Напряжение - стр. 41
– Гоша, что ли? – сказал он, вопросительно взглянув на Шумского.
– Что за Гоша? – нетерпеливо спросил Шумский. Его бросило в жар от услышанного имени. – Как его фамилия?
– Фамилию я его не знаю. Знаю, что Гоша, и все…
– А не ошибаетесь?
– Нет, молодой человек, не смотрите, что я стар. Глаза у меня хорошие, до сих пор очки не признаю, – говорил Кравцов стариковским, надтреснутым голосом. – И зрительная память на лица редкая: мне один раз взглянуть на человека – всю жизнь буду помнить.
Кравцов встречал Гошу у Потапенко дважды. И оба раза у него создавалось впечатление, будто Потапенко недоволен приходом Красильникова. Потапенко разговаривал с ним скороговоркой и быстро выпроваживал в коридор.
– После первой встречи вы поинтересовались, кто это?
– Да, я спросил Аркадия. Он мне ответил, что есть тут у него один такой парень Гоша, который отдал ему чинить пиджак…
– Вы видели этот пиджак? – с живостью спросил Шумский, прерывая Кравцова.
– Видел. Очень ветхий, если память не изменяет, коричневый.
– Не этот ли?
Кравцов, усмехнувшись, посмотрел на пиджак, сказал:
– Я говорил, что у меня хорошая зрительная память на лица, но не на вещи. Прошло уже много времени, я могу спутать.
– Ну хорошо, – продолжал Шумский, – Гоша отдал чинить пиджак, и что дальше?
– Пиджак был, как я уже сказал, старый, работы требовал много, Аркадию она была невыгодна, и он, по-видимому, вместо того чтобы отказаться, тянул – не возвращал и не чинил. Так я понял, потому что второй раз Гошу я встретил у Аркадия через месяц, если не больше, а пиджак все висел. Но тогда у нас с Аркадием разговора об этом парне не было. А вот потом, еще через некоторое время, опять попался мне на глаза этот пиджак, и я спросил Аркадия, когда же он все-таки думает им заняться. Аркадий раздраженно сказал: «А ну его, хлам; может быть, я вообще не буду чинить».

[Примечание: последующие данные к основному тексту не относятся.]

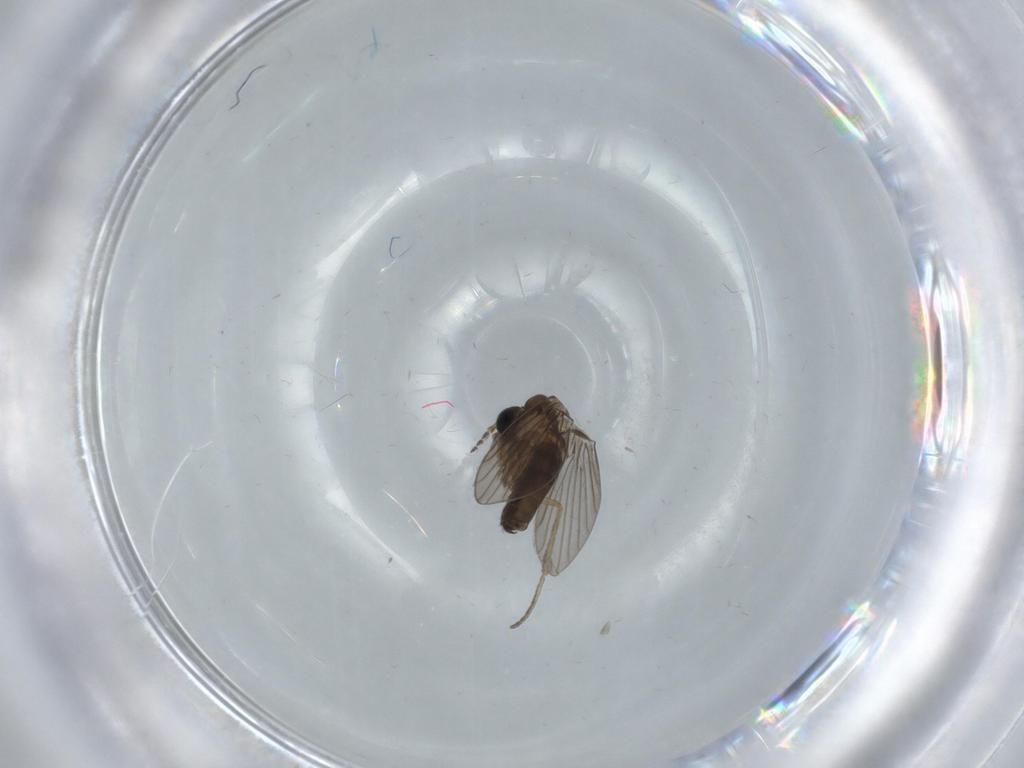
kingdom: Animalia
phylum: Arthropoda
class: Insecta
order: Diptera
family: Psychodidae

– Когда у вас был этот разговор?
Кравцов потер переносицу, поморщился:
– Трудно сказать, в июне или в начале июля…
– А может быть, раньше, в мае?
– Нет, только не в мае. В июне я приехал из дома отдыха, а разговор был после того, как я вернулся.
– И в этот день вы видели Гошу? – спросил Шумский, проверяя Кравцова.
– Нет же, не видел. Я вам сказал, что меня удивил так долго висящий на одном месте пиджак, а потому я заинтересовался его судьбой.
Шумский удовлетворенно кивнул.
– В самом начале вы говорили о сложившемся у вас впечатлении, будто Потапенко был недоволен приходом Гоши. Почему?
– Меня это тоже удивило, – охотно ответил Кравцов, – потому что Аркадий – человек мягкий, гостеприимный, компанейский. И я задал ему тот же вопрос: «Почему?» А он мне знаете что ответил? «Не лежит у меня к нему душа, ненадежный он какой-то. У меня ведь патента нет, так шью, а он стукнуть может».
– Почему у Потапенко сложилось такое мнение о Красильникове?
Кравцов промычал что-то неопределенное, развел руками:
– У каждого человека могут быть свои причины подозревать в чем-то другого, но я не спросил Аркадия, это его дело.
За разговором Шумский не заметил, как надвинулись и сгустились сумерки. Он перестал различать черты лица сидящего напротив Кравцова, видел только контуры его головы, сутулого тела. Шумский зажег настольную лампу и, не переставая слушать, заполнил Кравцову повестку с вызовом на следующий день.